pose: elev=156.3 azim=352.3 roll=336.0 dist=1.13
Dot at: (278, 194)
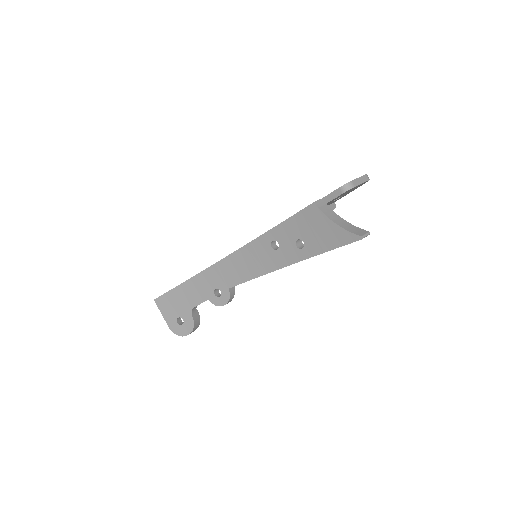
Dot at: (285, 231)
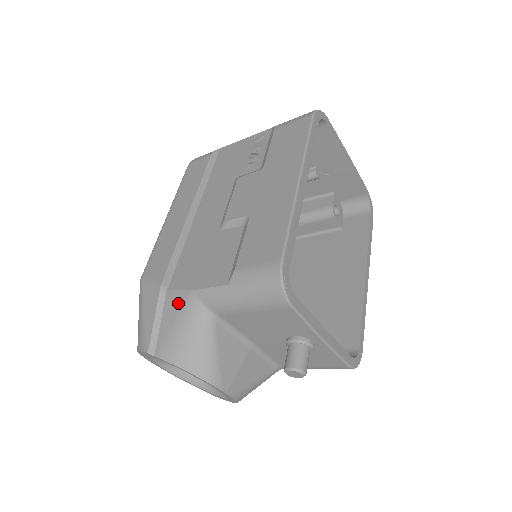
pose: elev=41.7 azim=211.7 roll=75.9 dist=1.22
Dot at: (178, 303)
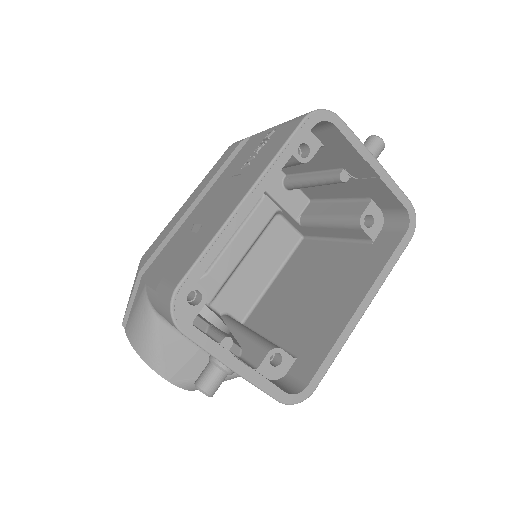
Dot at: (140, 291)
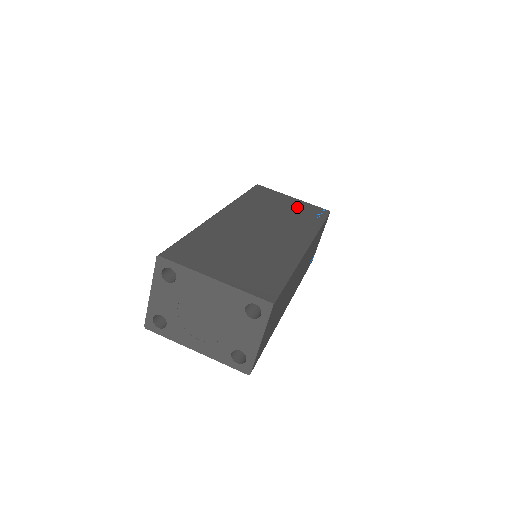
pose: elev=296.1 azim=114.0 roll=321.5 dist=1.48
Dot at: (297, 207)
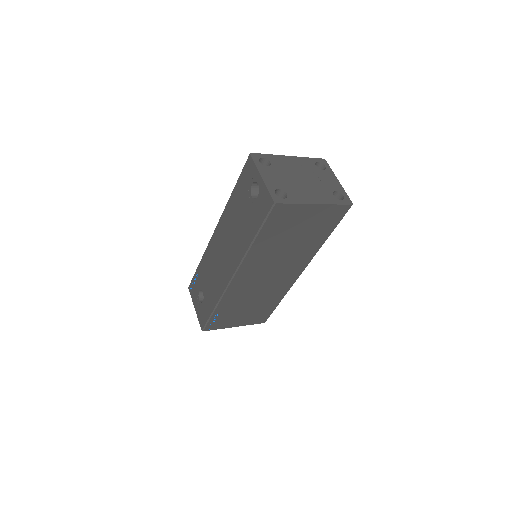
Dot at: occluded
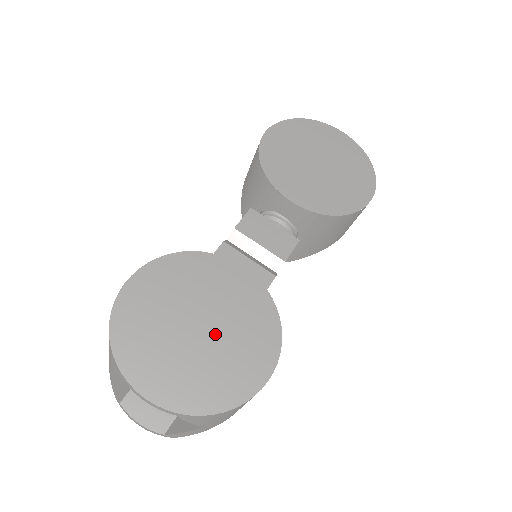
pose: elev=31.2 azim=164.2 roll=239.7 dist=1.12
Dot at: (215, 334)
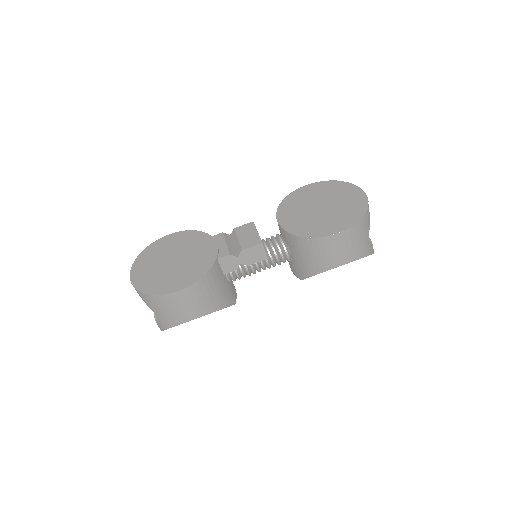
Dot at: (175, 266)
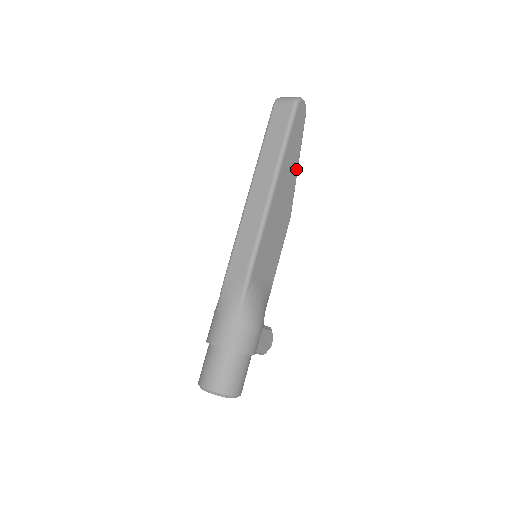
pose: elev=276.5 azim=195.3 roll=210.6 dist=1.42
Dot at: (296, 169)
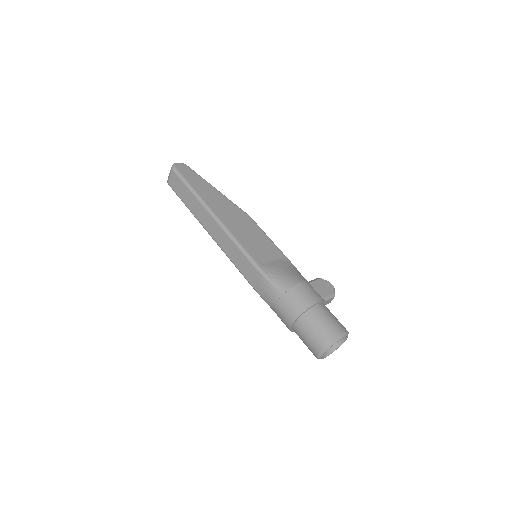
Dot at: (218, 193)
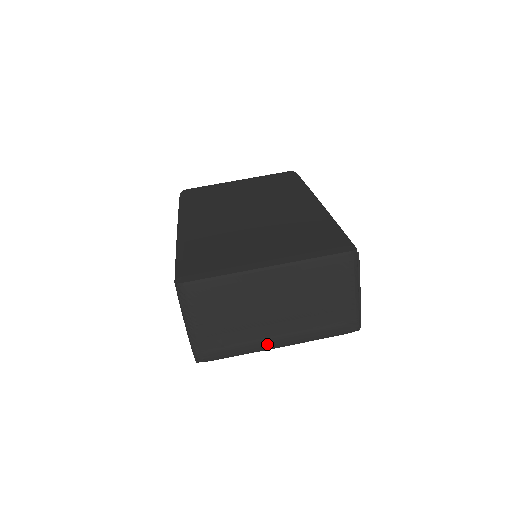
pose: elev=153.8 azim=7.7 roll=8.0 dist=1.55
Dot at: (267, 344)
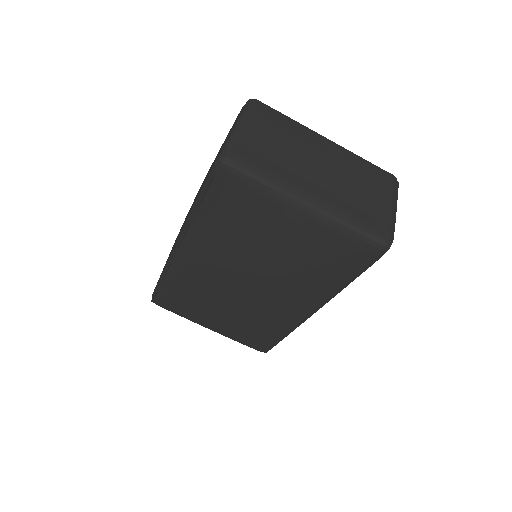
Dot at: (299, 191)
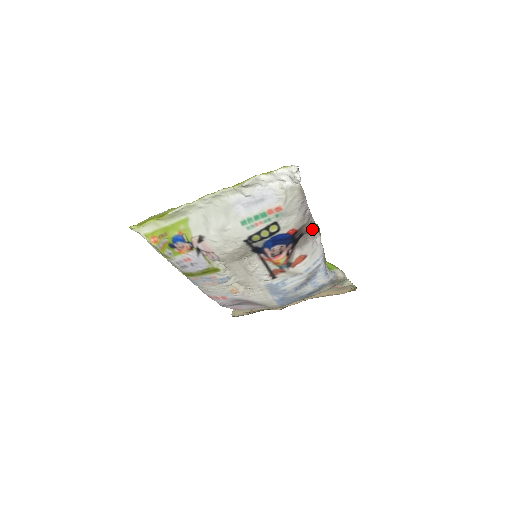
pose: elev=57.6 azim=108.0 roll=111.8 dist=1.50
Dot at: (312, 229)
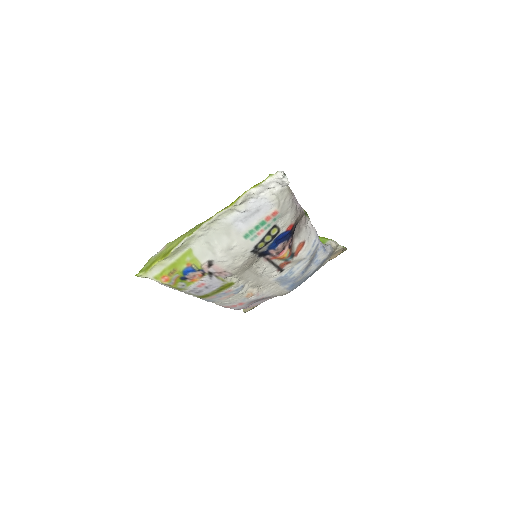
Dot at: (302, 216)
____________________
TASK: Print every line of the records above exactly as it appears, omitting the pictures.

TASK RESPONSE:
pose: elev=156.3 azim=352.3 roll=336.0 dist=1.13
Dot at: (278, 194)
Dot at: (285, 231)
pose: elev=41.7 azim=211.7 roll=75.9 dist=1.22
Dot at: (178, 303)
Dot at: (140, 291)
pose: elev=296.1 azim=114.0 roll=321.5 dist=1.48
Dot at: (297, 207)
Dot at: occluded
pose: elev=31.2 azim=164.2 roll=239.7 dist=1.12
Dot at: (215, 334)
Dot at: (175, 266)
pose: elev=276.5 azim=195.3 roll=210.6 dist=1.42
Dot at: (296, 169)
Dot at: (218, 193)
pose: elev=153.8 azim=7.7 roll=8.0 dist=1.55
Dot at: (267, 344)
Dot at: (299, 191)
pose: elev=57.6 azim=108.0 roll=111.8 dist=1.50
Dot at: (312, 229)
Dot at: (302, 216)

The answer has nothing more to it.